Elucidating the T-cell epitopes and T-cells responses of two B. pseudomallei vaccine antigens
Led by Dr Julen Tomás Cortázar (University College Dublin, Ireland), with Prof Susanna Dunachie (University of Oxford, UK), Asst Prof Louise Gourlay (University of Milan, Italy), Prof Giorgio Colombo (University of Pavia, Italy), and Dr Siobhán McClean (University College Dublin, Ireland)

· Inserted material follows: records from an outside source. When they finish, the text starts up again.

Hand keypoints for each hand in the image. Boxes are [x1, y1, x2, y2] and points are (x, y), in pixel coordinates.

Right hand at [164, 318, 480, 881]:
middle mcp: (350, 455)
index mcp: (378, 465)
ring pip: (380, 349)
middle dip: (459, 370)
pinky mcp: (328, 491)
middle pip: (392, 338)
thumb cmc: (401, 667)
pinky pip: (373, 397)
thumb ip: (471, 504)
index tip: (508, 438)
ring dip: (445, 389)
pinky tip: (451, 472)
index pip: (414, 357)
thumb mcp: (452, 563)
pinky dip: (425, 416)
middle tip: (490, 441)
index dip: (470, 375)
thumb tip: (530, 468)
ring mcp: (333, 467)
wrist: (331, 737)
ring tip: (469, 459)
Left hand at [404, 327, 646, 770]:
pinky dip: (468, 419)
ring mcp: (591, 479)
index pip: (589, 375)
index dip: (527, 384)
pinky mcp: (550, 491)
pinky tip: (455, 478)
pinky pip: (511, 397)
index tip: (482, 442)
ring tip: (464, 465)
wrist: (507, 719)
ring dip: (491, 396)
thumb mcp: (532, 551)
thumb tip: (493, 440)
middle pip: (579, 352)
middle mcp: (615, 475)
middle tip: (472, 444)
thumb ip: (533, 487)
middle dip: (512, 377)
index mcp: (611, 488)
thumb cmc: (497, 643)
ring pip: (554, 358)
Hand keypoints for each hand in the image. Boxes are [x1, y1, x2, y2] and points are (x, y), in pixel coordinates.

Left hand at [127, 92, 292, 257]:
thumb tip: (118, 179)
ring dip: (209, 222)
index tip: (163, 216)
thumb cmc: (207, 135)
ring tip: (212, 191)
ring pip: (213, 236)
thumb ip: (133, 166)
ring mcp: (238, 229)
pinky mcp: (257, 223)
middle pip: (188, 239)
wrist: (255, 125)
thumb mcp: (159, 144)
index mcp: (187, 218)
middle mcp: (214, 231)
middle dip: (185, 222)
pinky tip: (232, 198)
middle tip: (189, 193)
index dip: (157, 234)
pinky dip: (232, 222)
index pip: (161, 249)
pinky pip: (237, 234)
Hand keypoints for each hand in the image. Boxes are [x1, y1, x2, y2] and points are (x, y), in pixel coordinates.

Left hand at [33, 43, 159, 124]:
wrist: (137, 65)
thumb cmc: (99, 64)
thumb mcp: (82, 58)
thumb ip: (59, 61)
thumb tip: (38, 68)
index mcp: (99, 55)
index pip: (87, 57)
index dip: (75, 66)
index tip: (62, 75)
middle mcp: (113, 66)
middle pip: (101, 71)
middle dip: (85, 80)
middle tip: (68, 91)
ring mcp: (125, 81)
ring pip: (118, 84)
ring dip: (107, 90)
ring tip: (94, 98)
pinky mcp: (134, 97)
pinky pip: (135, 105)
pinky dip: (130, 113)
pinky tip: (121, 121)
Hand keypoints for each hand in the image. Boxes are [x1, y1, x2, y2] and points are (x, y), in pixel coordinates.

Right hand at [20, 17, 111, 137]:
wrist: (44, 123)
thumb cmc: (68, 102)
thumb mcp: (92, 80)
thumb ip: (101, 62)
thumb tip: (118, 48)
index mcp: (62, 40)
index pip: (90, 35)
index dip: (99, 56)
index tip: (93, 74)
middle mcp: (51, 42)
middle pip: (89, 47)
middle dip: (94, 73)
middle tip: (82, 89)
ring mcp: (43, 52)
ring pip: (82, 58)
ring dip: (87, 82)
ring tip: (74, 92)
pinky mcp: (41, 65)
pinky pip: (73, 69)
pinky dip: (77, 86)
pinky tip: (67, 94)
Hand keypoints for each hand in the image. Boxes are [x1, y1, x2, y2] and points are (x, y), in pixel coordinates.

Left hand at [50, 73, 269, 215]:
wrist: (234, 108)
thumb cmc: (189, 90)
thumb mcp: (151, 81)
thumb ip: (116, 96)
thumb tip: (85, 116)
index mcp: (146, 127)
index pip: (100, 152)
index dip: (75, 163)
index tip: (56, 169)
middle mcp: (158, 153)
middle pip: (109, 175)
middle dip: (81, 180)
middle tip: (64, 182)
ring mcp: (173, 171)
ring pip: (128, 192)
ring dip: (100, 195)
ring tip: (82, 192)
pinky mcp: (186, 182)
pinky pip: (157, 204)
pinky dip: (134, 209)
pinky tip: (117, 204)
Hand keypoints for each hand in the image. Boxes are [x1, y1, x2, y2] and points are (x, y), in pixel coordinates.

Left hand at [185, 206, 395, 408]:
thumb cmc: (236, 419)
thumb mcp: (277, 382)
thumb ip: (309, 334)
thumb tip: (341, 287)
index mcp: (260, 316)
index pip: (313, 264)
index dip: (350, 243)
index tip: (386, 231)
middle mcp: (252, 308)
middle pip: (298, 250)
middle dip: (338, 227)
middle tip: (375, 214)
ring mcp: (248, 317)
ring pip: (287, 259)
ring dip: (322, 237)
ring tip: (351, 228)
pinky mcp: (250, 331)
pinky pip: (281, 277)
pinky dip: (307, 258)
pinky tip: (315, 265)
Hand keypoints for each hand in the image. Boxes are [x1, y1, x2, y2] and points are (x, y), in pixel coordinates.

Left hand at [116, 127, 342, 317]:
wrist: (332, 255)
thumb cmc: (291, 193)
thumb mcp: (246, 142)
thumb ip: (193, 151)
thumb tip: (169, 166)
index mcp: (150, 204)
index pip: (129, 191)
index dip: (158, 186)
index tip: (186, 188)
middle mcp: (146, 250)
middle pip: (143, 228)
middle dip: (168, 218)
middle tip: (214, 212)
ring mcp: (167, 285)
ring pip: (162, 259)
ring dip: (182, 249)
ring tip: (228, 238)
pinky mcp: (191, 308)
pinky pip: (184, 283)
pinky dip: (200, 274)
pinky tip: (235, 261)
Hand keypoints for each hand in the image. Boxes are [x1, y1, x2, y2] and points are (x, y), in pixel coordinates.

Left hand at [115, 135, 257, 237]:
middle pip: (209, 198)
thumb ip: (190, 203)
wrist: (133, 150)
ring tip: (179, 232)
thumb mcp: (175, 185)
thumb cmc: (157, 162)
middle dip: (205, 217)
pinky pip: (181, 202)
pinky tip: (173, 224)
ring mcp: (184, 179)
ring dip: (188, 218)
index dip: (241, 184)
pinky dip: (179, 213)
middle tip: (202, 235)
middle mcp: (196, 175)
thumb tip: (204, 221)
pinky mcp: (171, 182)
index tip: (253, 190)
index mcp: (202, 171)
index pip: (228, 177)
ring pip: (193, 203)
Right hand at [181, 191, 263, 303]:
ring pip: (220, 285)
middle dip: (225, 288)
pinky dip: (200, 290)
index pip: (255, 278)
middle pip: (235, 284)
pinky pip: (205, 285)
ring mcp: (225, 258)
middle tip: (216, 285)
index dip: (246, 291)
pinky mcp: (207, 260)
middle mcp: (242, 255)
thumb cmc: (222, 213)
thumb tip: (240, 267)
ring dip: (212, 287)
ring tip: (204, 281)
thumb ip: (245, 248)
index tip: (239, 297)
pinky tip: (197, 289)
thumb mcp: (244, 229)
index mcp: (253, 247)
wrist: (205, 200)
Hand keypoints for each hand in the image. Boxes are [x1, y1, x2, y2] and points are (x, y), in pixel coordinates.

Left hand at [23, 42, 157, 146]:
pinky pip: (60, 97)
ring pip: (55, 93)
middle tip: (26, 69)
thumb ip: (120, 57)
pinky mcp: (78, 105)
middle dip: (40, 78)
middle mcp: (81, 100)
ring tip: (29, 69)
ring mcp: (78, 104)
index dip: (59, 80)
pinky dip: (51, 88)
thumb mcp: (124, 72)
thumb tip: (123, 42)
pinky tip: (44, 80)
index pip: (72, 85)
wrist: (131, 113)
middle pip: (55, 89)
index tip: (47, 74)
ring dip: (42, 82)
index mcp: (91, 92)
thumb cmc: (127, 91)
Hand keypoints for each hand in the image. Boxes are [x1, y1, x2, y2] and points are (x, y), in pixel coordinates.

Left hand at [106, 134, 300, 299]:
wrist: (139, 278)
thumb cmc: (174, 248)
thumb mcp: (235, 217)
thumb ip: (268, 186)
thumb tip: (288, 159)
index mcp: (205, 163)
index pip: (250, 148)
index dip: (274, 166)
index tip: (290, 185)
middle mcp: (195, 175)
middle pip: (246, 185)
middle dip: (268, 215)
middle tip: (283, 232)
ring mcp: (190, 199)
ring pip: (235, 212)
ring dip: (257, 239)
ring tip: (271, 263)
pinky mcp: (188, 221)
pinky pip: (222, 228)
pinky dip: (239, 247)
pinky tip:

Melioidosis is a potential lethal infection that is quite common in South East Asia and is on the increase in other tropical countries such as Brazil. It can kill up to 40% of people and is particularly dangerous for people with diabetes. The bacteria that cause melioidosis are extremely resistant to antibiotics and there is no vaccine available to protect people from this infection. We want to develop a vaccine that will be safe, effective and cheap to produce. As a result of several years studying how bacteria attach to human cells we have discovered some molecules (called antigens) that are likely to be good vaccines as they protect mice from this infection. More recently we have discovered two more antigens that we would like to study in this proposal to see if they would be effective in protecting people from melioidosis. There are two arms to the immune system: one requiring antibodies for effect and the other relying on T cells for effect. In the case of melioidosis the T-cell response is essential in successfully fighting this infection. In this proposal we will try to pinpoint the parts of the antigen molecules that are most likely to stimulate the arm of immune system that is most important to protect people from melioidosis infection. We will identify the parts of the antigen that stimulate the T-cell response. We will also look at the level of T cell response in mice and compare that to the T-cell responses in human blood.
The in silico prediction of T cell immunogenic peptides from the PDB structure of PA26 antigen revealed four different epitopes, located on the surface of the protein and thus, also accessible to antibodies. Unfortunately, one predicted epitope was highly hydrophobic and could not be synthesized in free peptide form. Immunization of mice with PA26 resulted in a weaker antibody response relative to that induced by the protective BpOmpW antigen. T cell responses against PA26 were moderate, and lower in comparison with protective antigen BpOmpW. Nevertheless, we observed elevated protective IFN-y responses relative to the control group. Insulin resistance altered the immune response against PA26, impairing Th2 response and regulatory T cells. Although high-resolution X-ray data were collected for the LP20 antigen, the crystal structure could not be solved, therefore we could not carry out epitope predictions on this antigen. Immunization of mice with LP20 antigen produced a robust antibody response, but poor T cell responses. In contrast, it elicited different Foxp3+ regulatory cell types.
Human sera from melioidosis survivors recognised BpOmpW but did not recognize any of the antigens, indicating that they do not participate in the immune response to melioidosis.